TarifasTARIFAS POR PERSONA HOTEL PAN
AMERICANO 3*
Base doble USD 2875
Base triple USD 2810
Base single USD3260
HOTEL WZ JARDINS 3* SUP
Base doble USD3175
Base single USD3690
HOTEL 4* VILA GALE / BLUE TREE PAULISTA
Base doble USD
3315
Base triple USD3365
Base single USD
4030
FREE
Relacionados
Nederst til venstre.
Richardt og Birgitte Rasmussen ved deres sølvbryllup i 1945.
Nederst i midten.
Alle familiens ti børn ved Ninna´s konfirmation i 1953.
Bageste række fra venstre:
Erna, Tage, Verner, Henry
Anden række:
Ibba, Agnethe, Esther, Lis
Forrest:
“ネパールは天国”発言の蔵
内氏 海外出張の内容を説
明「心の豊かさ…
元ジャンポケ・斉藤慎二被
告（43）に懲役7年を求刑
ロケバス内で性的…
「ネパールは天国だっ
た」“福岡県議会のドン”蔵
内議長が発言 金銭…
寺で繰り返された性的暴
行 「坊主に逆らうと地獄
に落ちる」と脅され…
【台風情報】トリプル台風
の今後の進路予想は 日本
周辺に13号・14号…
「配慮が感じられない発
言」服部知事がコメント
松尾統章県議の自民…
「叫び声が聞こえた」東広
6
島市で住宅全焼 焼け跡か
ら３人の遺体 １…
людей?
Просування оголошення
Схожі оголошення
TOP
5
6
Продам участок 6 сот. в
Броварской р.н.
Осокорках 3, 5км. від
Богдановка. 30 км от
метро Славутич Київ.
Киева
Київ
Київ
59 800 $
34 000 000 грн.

------------

TASK DETAILS - Write the material out once more, exactly as it reads.

WRITTEN REPLY -
TarifasTARIFAS POR PERSONA HOTEL PAN
AMERICANO 3*
Base doble USD 2875
Base triple USD 2810
Base single USD3260
HOTEL WZ JARDINS 3* SUP
Base doble USD3175
Base single USD3690
HOTEL 4* VILA GALE / BLUE TREE PAULISTA
Base doble USD
3315
Base triple USD3365
Base single USD
4030
FREE
Relacionados
Nederst til venstre.
Richardt og Birgitte Rasmussen ved deres sølvbryllup i 1945.
Nederst i midten.
Alle familiens ti børn ved Ninna´s konfirmation i 1953.
Bageste række fra venstre:
Erna, Tage, Verner, Henry
Anden række:
Ibba, Agnethe, Esther, Lis
Forrest:
“ネパールは天国”発言の蔵
内氏 海外出張の内容を説
明「心の豊かさ…
元ジャンポケ・斉藤慎二被
告（43）に懲役7年を求刑
ロケバス内で性的…
「ネパールは天国だっ
た」“福岡県議会のドン”蔵
内議長が発言 金銭…
寺で繰り返された性的暴
行 「坊主に逆らうと地獄
に落ちる」と脅され…
【台風情報】トリプル台風
の今後の進路予想は 日本
周辺に13号・14号…
「配慮が感じられない発
言」服部知事がコメント
松尾統章県議の自民…
「叫び声が聞こえた」東広
6
島市で住宅全焼 焼け跡か
ら３人の遺体 １…
людей?
Просування оголошення
Схожі оголошення
TOP
5
6
Продам участок 6 сот. в
Броварской р.н.
Осокорках 3, 5км. від
Богдановка. 30 км от
метро Славутич Київ.
Киева
Київ
Київ
59 800 $
34 000 000 грн.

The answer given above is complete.